Journalism Fellows Get Rare, Up-Close View of the Battle Against Malaria in Cambodia
Malaria No More/International Center for Journalists fellows got the chance to meet with frontline workers in the fight against malaria when they traveled to Cambodia as part of their reporting fellowship trip in November of this year.
Their first stop was a public-private health clinic in the Tbong Khmom province, where providers are trained in early diagnosis and treatment of malaria, as well as quality assurance and surveillance methods. As one of nearly 400 facilities in the Population Services Khmer (PSK) network, the clinic receives subsidized, quality-assured malaria medicines to distribute to patients. PSK, an independent NGO that is supported by the global health organization PSI, complements and strengthens Cambodia’s public health infrastructure by expanding access to malaria treatments.
The journalism fellows met with the clinic’s director, Rung Bungkok, who said the facility had treated 48 malaria cases so far that year.

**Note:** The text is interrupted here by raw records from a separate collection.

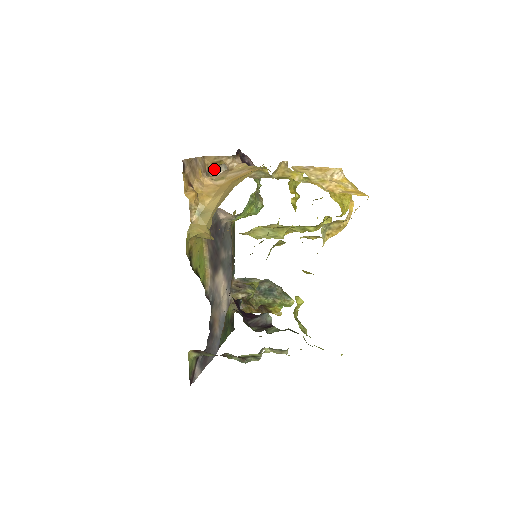
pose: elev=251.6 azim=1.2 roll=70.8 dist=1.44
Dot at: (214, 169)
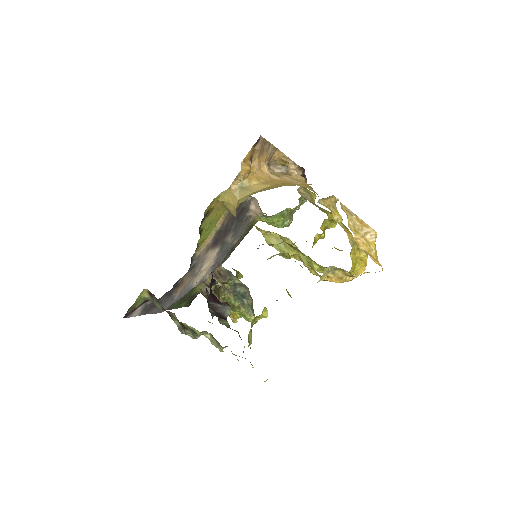
Dot at: (276, 165)
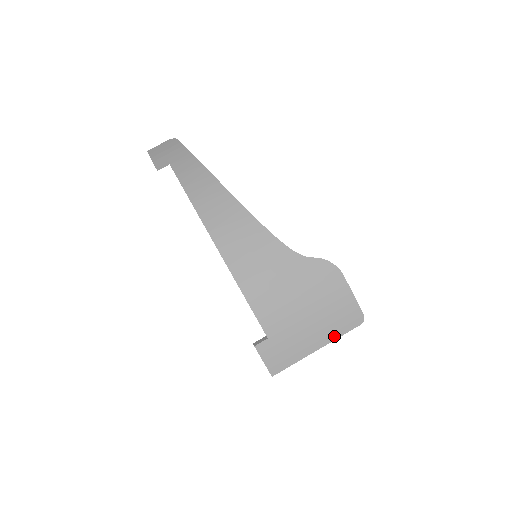
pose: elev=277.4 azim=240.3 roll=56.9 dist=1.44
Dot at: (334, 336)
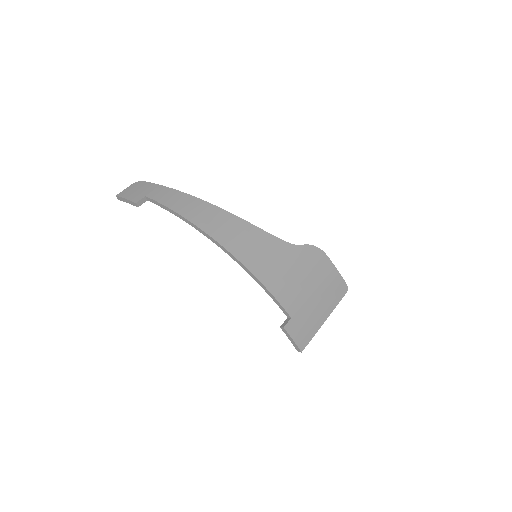
Dot at: (333, 306)
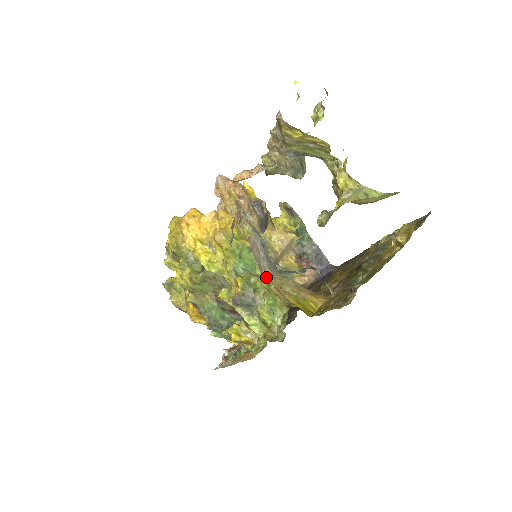
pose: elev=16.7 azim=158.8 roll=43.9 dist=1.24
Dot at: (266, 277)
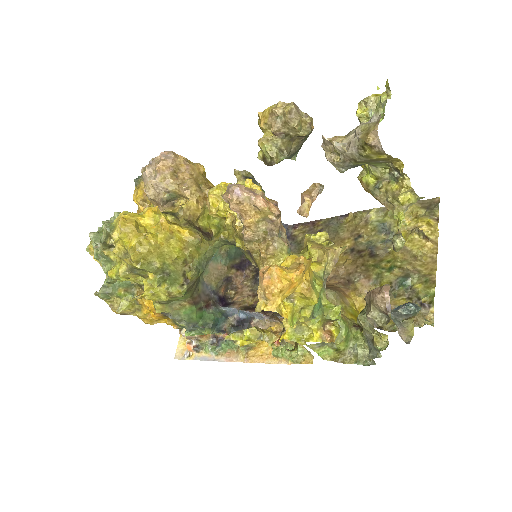
Dot at: (403, 339)
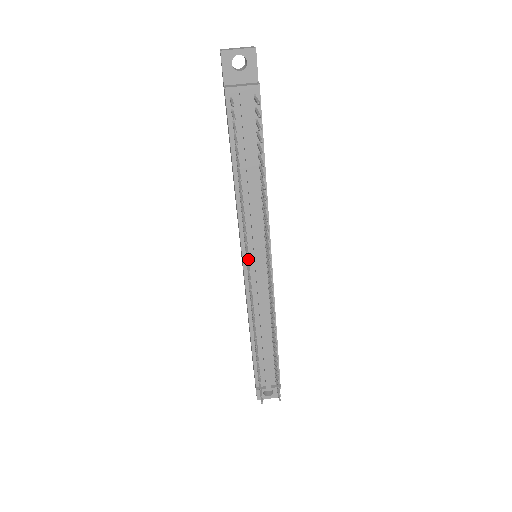
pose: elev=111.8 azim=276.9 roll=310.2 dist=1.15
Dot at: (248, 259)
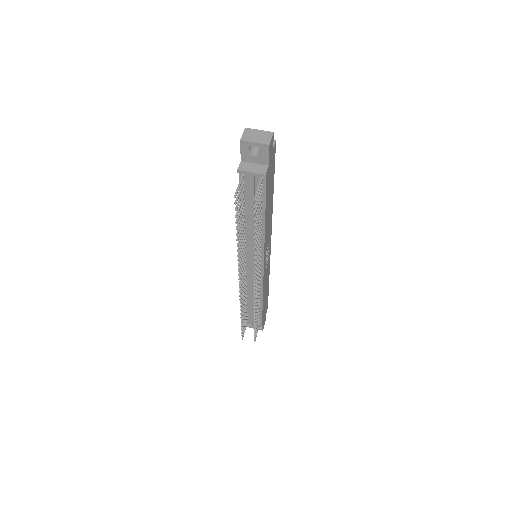
Dot at: (240, 272)
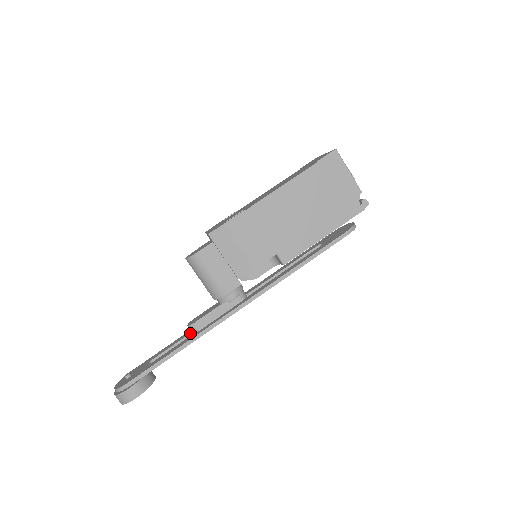
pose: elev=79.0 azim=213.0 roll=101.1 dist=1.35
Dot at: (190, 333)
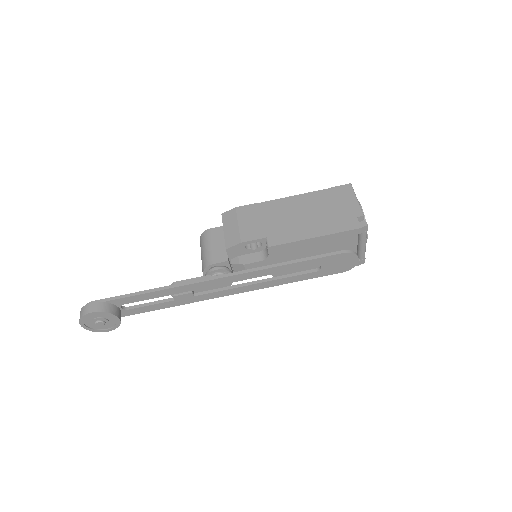
Dot at: (169, 298)
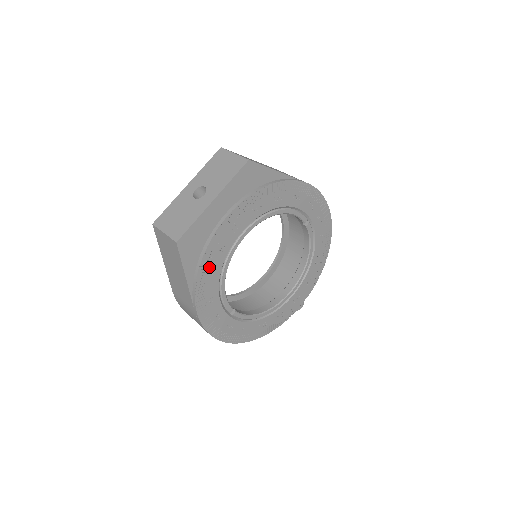
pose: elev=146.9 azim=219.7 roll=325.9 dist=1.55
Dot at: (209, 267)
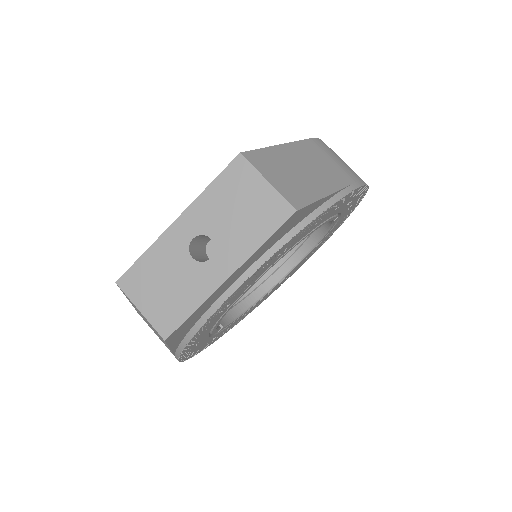
Dot at: (204, 329)
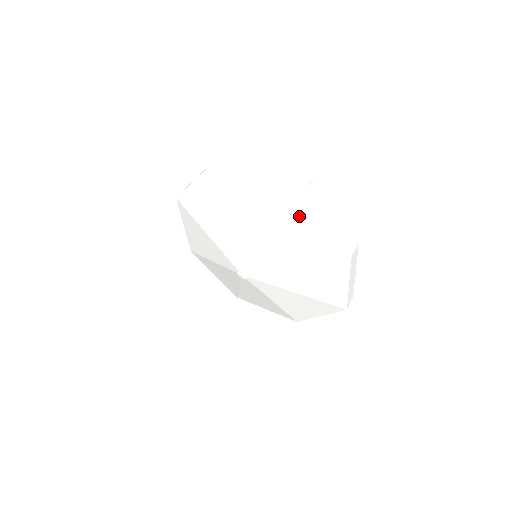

A few minutes after beginning their interview, the fellows got to see Bungkok in action. A patient who suspected he had malaria came into the clinic and told Bungkok that he’d tried to treat his fever with a cocktail of pills he received from a pharmacy that was not associated with the government or PSK. When his symptoms persisted, a friend referred him to this clinic. Bungkok immediately performed a rapid diagnostic test that confirmed the patient was positive for P. falciparum. He followed protocol by prescribing an antimalarial drug and stressing the importance of taking the full course of treatment.
The second stop of the Cambodia tour was at a plantation that produces rubber, which is a major economic driver for the country. The journalists met with plantation workers who discussed how malaria had affected their lives and the well-being of their families. They also met with Thim Eng Sreang, a community health worker who was trained and given supplies by PSK to treat patients right on the plantation.
Sreang and his colleagues who work on the hundreds of rubber plantations throughout Cambodia are a critical resource for fast, quality-assured access to rapid diagnostic tests and artemisinin-based combination therapies whenever a fever arises among plantation workers and their families. Timely treatment of malaria—when the primary symptom is still just a fever—is critical to preventing its much more severe effects. Sreang said he had treated eight cases so far this year and had given many more diagnostic tests.